On February 24 the SEC charged Ohio-based Goodyear Tire and Rubber Company with violating the books and records provisions of the Foreign Corrupt Practices Act (FCPA). Goodyear agreed to pay $16.2 million to settle the charges, which stemmed from allegations that the company failed to prevent or detect bribes amounting to more than $3.2 million distributed by local executives at two of its Sub-Saharan subsidiaries in order to obtain tire sales. Most of the illicit payments were made prior to Goodyear’s acquisition of the Kenyan company in 2007. The SEC’s enforcement order suggests that the pre-acquisition due diligence Goodyear conducted was insufficient to uncover the illicit behavior. Furthermore, the SEC found Goodyear’s post-acquisition compliance efforts insufficient as well.
Evidence of improper payments in Kenya first came to light five years after Goodyear’s acquisition through an employee tip submitted via Goodyear’s ethics hotline. The company later disclosed its findings to the SEC and increased compliance trainings and audits. Goodyear’s cooperation and compliance efforts helped it avoid additional criminal fines. However, the dollar amount of the settlement doesn’t quite capture the extent to which this lapse in due diligence cost the company. Goodyear is also required to unwind its operations in Sub-Saharan Africa and stomach the loss of investment funds, time, and future opportunity in the region.
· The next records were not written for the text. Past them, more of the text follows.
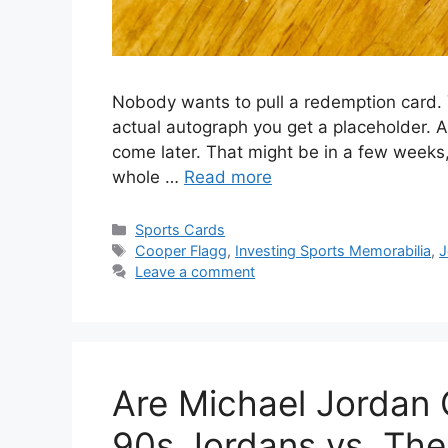
Nobody wants to pull a redemption card. Y
actual autograph you get a placeholder. A
come later. That might be in a few weeks,
whole …
Read more
Categories
Sports Cards
Tags
Cooper Flagg
,
Investing Sports Memorabilia
,
J
Leave a comment
Are Michael Jordan
90s Jordans vs. The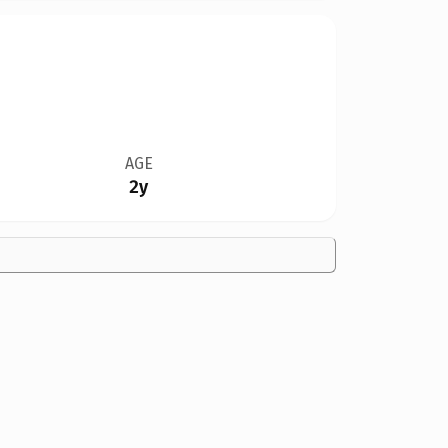
AGE
2y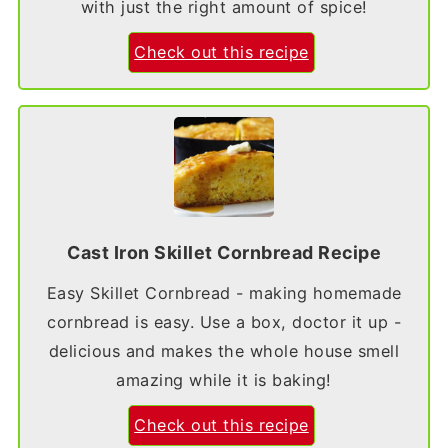
with just the right amount of spice!
Check out this recipe
Cast Iron Skillet Cornbread Recipe
Easy Skillet Cornbread - making homemade
cornbread is easy. Use a box, doctor it up -
delicious and makes the whole house smell
amazing while it is baking!
Check out this recipe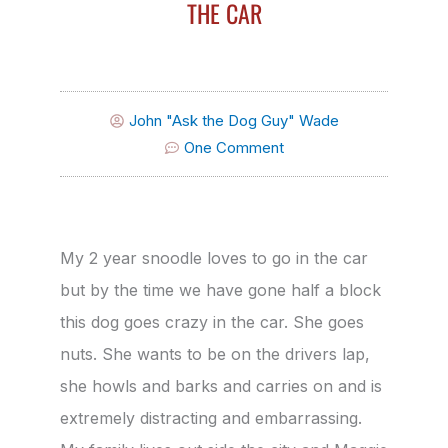
THE CAR
John "Ask the Dog Guy" Wade
One Comment
My 2 year snoodle loves to go in the car
but by the time we have gone half a block
this dog goes crazy in the car. She goes
nuts. She wants to be on the drivers lap,
she howls and barks and carries on and is
extremely distracting and embarrassing.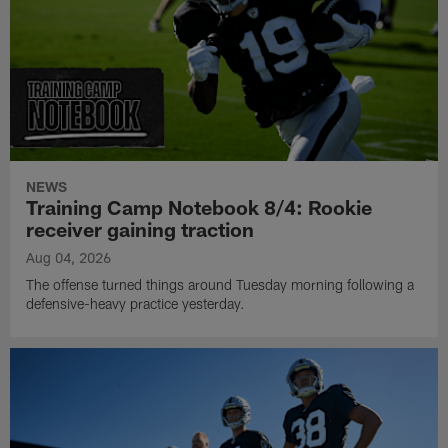
NEWS
Training Camp Notebook 8/4: Rookie
receiver gaining traction
Aug 04, 2026
The offense turned things around Tuesday morning following a
defensive-heavy practice yesterday.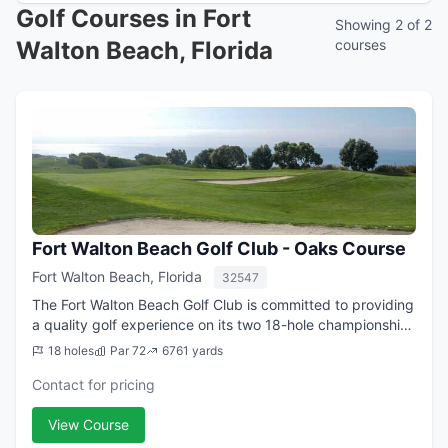
Golf Courses in Fort
Showing 2 of 2
Walton Beach, Florida
courses
Fort Walton Beach Golf Club - Oaks Course
Fort Walton Beach, Florida
32547
The Fort Walton Beach Golf Club is committed to providing
a quality golf experience on its two 18-hole championship
golf courses to both members and visitors. This is
18 holes
Par 72
6761 yards
accomplished through excellent...
Contact for pricing
View Course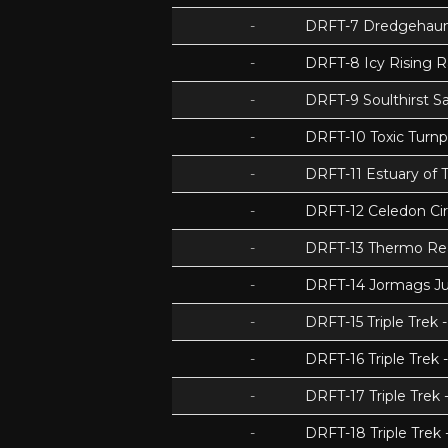
-
DRFT-7 Dredgehaunt
-
DRFT-8 Icy Rising 
-
DRFT-9 Soulthirst S
-
DRFT-10 Toxic Turnp
-
DRFT-11 Estuary of T
-
DRFT-12 Celedon Cir
-
DRFT-13 Thermo Re
-
DRFT-14 Jormags J
-
DRFT-15 Triple Tre
-
DRFT-16 Triple Trek 
-
DRFT-17 Triple Trek
-
DRFT-18 Triple Trek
Ignorance of foreign subsidiaries’ illicit behavior does not shield a parent company from liability under the FCPA. In this case, Goodyear’s Kenyan subsidiary had independently initiated the illegal practices prior to the acquisition and continued to be managed locally even after Goodyear acquired a majority stake in the company. The U.S. government was able to establish jurisdiction and charge Goodyear with FCPA violations because it had incorporated misleading records of the illicit payments into its accounting records. However, the company could have avoided the violations if it had conducted better pre-acquisition due diligence and implemented anti-corruption training with the subsidiaries right off the bat.
Pre-acquisition due diligence should include:
- A complete audit of all books and records
- An assessment of risks based on the location of the business and the nature of the particular industry
- A review of internal control measures and the compliance culture
- Risk assessments of political activities and third-party relationships (customers, contractors, vendors, agents, distributors, investors and partners)
- A violations inquiry to assess target’s relationship with the DOJ and SEC as well as local agencies
- Pre-acquisition actions to address red flags before the deal goes through
- Thorough documentation of all due diligence efforts (to present in the event of a government investigation)
- Immediate implementation of a compliance education and training program including manuals, policies, certifications and management support of the overall compliance program assessing the likelihood of violations, ability to provide mitigation, and the need for restructuring to provide effective protection against future violations.